Queen Sugar (2014) by Natalie Baszile

 1,001 Novels: A Library of America
Queen Sugar (2014)
by Natalie Baszile
St. James Parish, Louisiana
Louisiana: 24/30

  Cotton gets most of the press when you consider deep south agriculture, but sugar is part of the story as well.  If you don't know the story of sugar and the role it played in advancing the slavery-industrial complex in the 18th and 19th century, you can't grasp the significance of a novel about a young African American woman who suprise-inherits a sugar plantation in Louisiana, but to be fair, neither does the protagonist- a native Californian who uproots her daughter in the aftermath of the untimely death of her husband and decides to make a go of it in the deep south.
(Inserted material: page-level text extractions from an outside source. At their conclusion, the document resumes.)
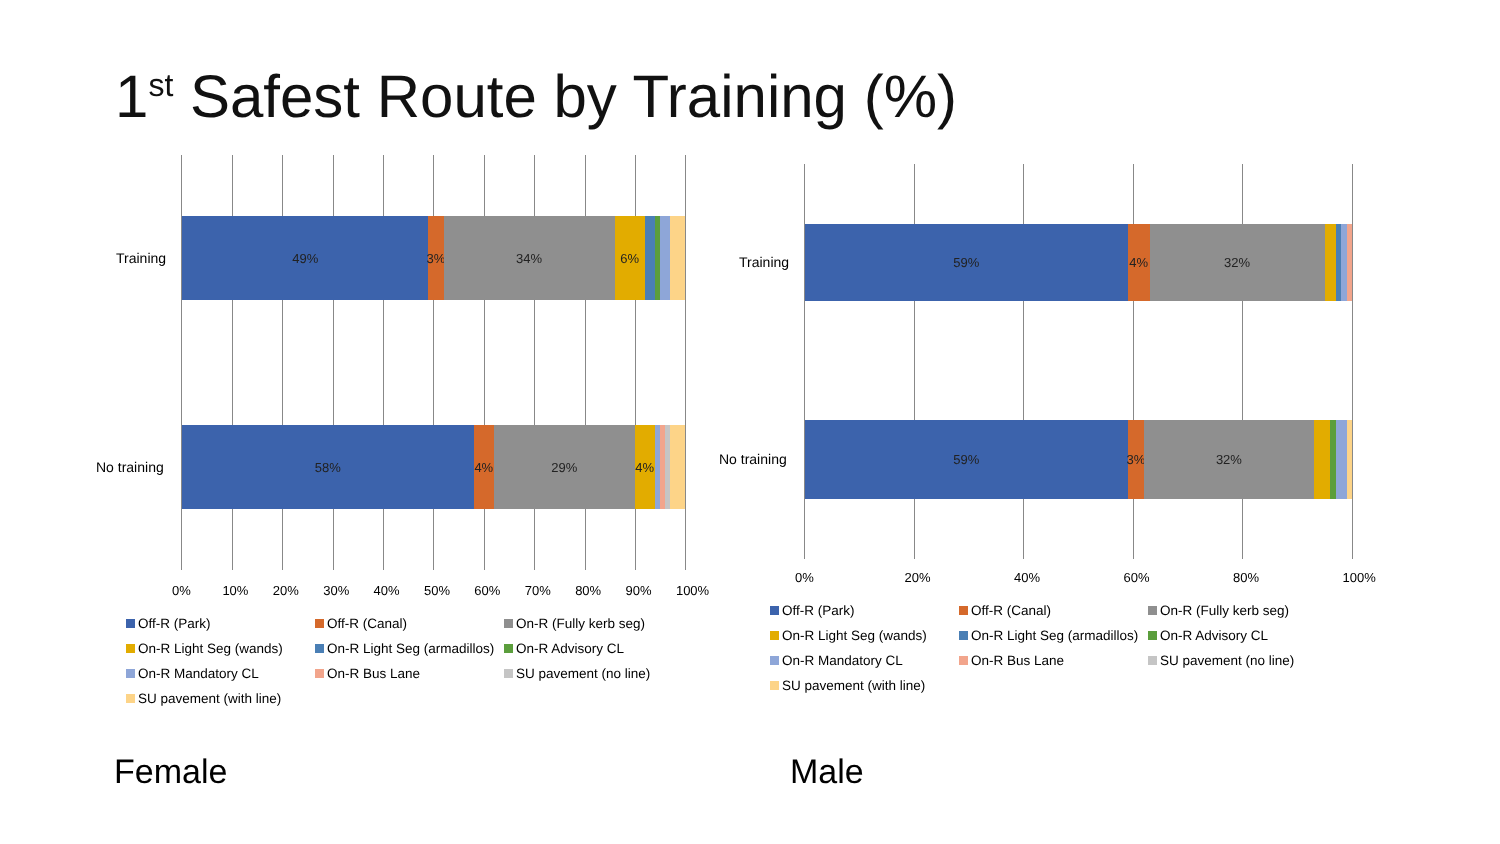1<sup>st</sup> Safest Route by Training (%)
Training
49% 3% 34% 6%
No training
58% 4% 29% 4%
0% 10% 20% 30% 40% 50% 60% 70% 80% 90% 100%
Off-R (Park)
Off-R (Canal)
On-R (Fully kerb seg)
On-R Light Seg (wands)
On-R Light Seg (armadillos)
On-R Advisory CL
On-R Mandatory CL
On-R Bus Lane
SU pavement (no line)
SU pavement (with line)
Female
Training
59% 4% 32%
No training
59% 3% 32%
0% 20% 40% 60% 80% 100%
Off-R (Park)
Off-R (Canal)
On-R (Fully kerb seg)
On-R Light Seg (wands)
On-R Light Seg (armadillos)
On-R Advisory CL
On-R Mandatory CL
On-R Bus Lane
SU pavement (no line)
SU pavement (with line)
Male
 Queen Sugar is pitched somewhere between "issue novel" and "chick lit" with elements that hint at something deeper with plot points that sound like they were written for television (Queen Sugar was adapted into a movie for Oprah's OWN network).  Charley, the protagonist, is primarily concerned with survival and to a lesser degree with the issues faced by her own family, specifically those of Ralph, her ne'er-do-well younger brother, the product of a childhood fling between her father and a local, mentally unstable girl during high school.  Ralph has led a life filled with issues- taken from his mother in Louisiana to live with Charley and their father in California, being returned to Louisiana for being to difficult, dropping out of college a couple semesters short of his college degree (in Civil Engineering?!?!), succumbing to drug addiction in Phoenix of all places, losing his wife to an overdose, abandoning her body and taking his son back to Louisiana.  It wasn't hard to tell where Ralph was headed.

  I enjoyed Queen Chapters for the portions that actually dealt with the process of farming sugar cane- after reading endless books about cotton farming, it was a welcome shift.  I also thought the plot was more interesting than the book Baszile wrote, but I can see where she was aiming.